Telelaser contro gli eccessi di velocità su viale Unità d’Italia a Bari per la sicurezza stradale

Con l'installazione dei Telelaser, da parte delle Forze dell'Ordine, si vuole garantire la sicurezza stradale.

BARI – Il rispetto delle norme in materia stradale riduce il rischio di incidenti. Purtroppo sono sempre in aumento i trasgressori che mettono a repentaglio la propria sicurezza e quella degli altri. Per questo motivo, è stato adottato dalle Forze dell’Ordine il Telelaser.  Si spera di ridurre gli incidenti stradali dovuti all’eccesso di velocità.

Su viale Unità d’Italia a Bari sono stati collocati i rilevatori di velocità istantanea, al fine di controllare la velocità dei veicoli in strada.

La priorità è la sicurezza stradale.  Questo si può assicurare soltanto con il rispetto delle norme in materia stradale. Il sindaco Antonio Decaro ha dichiarato che per l’amministrazione comunale la sicurezza stradale è diventata una priorità.

Per questo motivo i controlli si sono intensificati sugli assi di scorrimento, come viale della Repubblica e via Fanelli, per assicurare il rispetto delle norme stradali.

Telelaser a Bari contro gli eccessi di velocità

A Bari, con l’adozione del telelaser su viale Unità d’Italia, sono state elevate sanzioni a 10 automobilisti. Anche un ciclista che utilizzava il cellulare è stato multato. Purtroppo, sono molti coloro che infrangono le norme della strada e il telelaser lo sta confermando.

Ecco perché la Polizia Locale di Bari sta posizionando i rilevatori come deterrente per gli incidenti sulle strade ad alta velocità.

Grazie a questo sistema, nella sola mattinata di mercoledì 16 ottobre, sono stati verbalizzati 10 conducenti per eccesso di velocità. La Polizia Locale ha dichiarato che sul tratto di strada dove il limite consentito era di 50 chilometri orari, questo è stato superato.

Il rispetto delle norme stradali va a favore della sicurezza di automobilisti e di pedoni; per questo motivo non va discusso.

Il telefono cellulare mentre si guida mette a rischio la sicurezza

Anche l’utilizzo del telefono cellulare alla guida è molto pericoloso. Numerosi incidenti mortali si sono registrati da qualche tempo. Purtroppo, è diventata una cattiva abitudine, oltre che un pericolo in più che rischia di causare gravi incidenti stradali, spesso mortali.

A Bari, con il controllo del telelaser sono stati sanzionati diversi conducenti che mentre si trovavano alla guida usavano il cellulare e tra questi anche un ciclista.

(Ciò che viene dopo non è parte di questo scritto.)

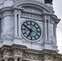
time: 6:50
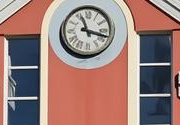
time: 11:17
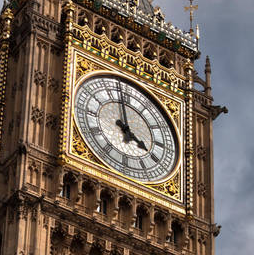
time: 3:58
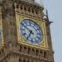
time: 6:50
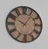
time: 10:06
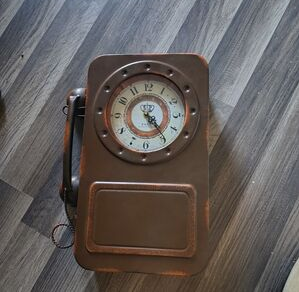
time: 4:23
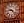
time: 9:22
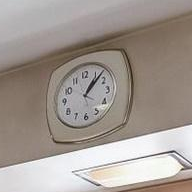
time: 1:07
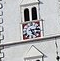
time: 5:14
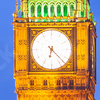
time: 6:22
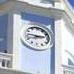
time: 2:46
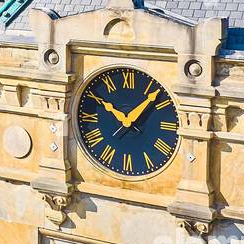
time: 10:07
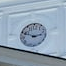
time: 2:48
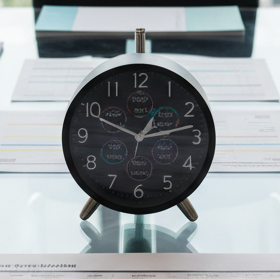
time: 1:13
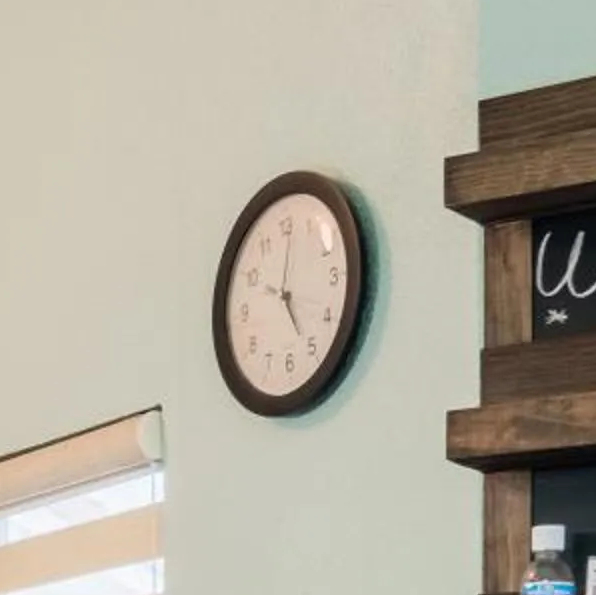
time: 5:01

Vietato guidare in stato di ebrezza

Anche guidare in stato di ebrezza è molto rischioso e le norme stradali sono chiare. E’ vietato mettersi alla guida dopo aver bevuto dell’alcool.

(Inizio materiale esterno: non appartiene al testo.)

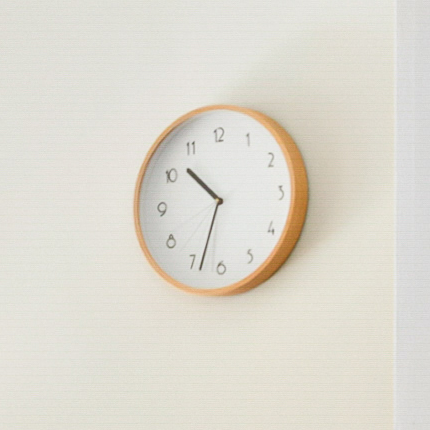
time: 10:33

Nella notte, i posti di controllo traffico delle pattuglie, hanno fermato un automobilista che al controllo del tasso alcolemico,  questo è risultato superiore al limite consentito.

Il sindaco Decaro ha dichiarato che si sta intervenendo, dove è possibile, con modifiche strutturali, per fare in modo che gli automobilisti moderino la velocità.

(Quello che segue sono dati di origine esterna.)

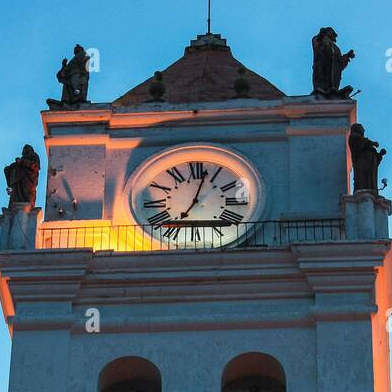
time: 7:02
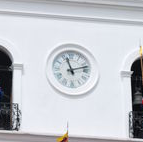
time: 11:12
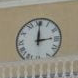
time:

Il comandante Michele Palumbo si augura che queste soluzioni siano utili per ridurre gli incidenti soprattutto dei pedoni e dei residenti nelle zone centrali.

Gli interventi erano d’obbligo, dal momento che si registrano spesso velocità superiori ai 70 chilometri orari, anche sugli attraversamenti pedonali.

In una riunione che si è tenuta a Palazzo di Città, si è discusso dell’esigenza impellente di rallentare la corsa degli automobilisti ed elaborare una statistica degli eccessi in alcune zone critiche come il lungomare e viale Unità d’Italia, dove purtroppo si registrano incidenti stradali.

A giorni sarà collocato un semaforo rilevatore di velocità davanti alla caserma Bergia sul lungomare. Leggerà la velocità fino a 400 metri di distanza, in entrambi i sensi di marcia. Se si supera la velocità consentita, scatterà il rosso.

Per quanto riguarda viale Unità d’Italia, si pensa di trovare la stessa soluzione. Collocare un semaforo nel passaggio pedonale nei pressi di largo Ciaia ed eliminare, invece il passaggio pedonale vicino al ponte di corso Cavour.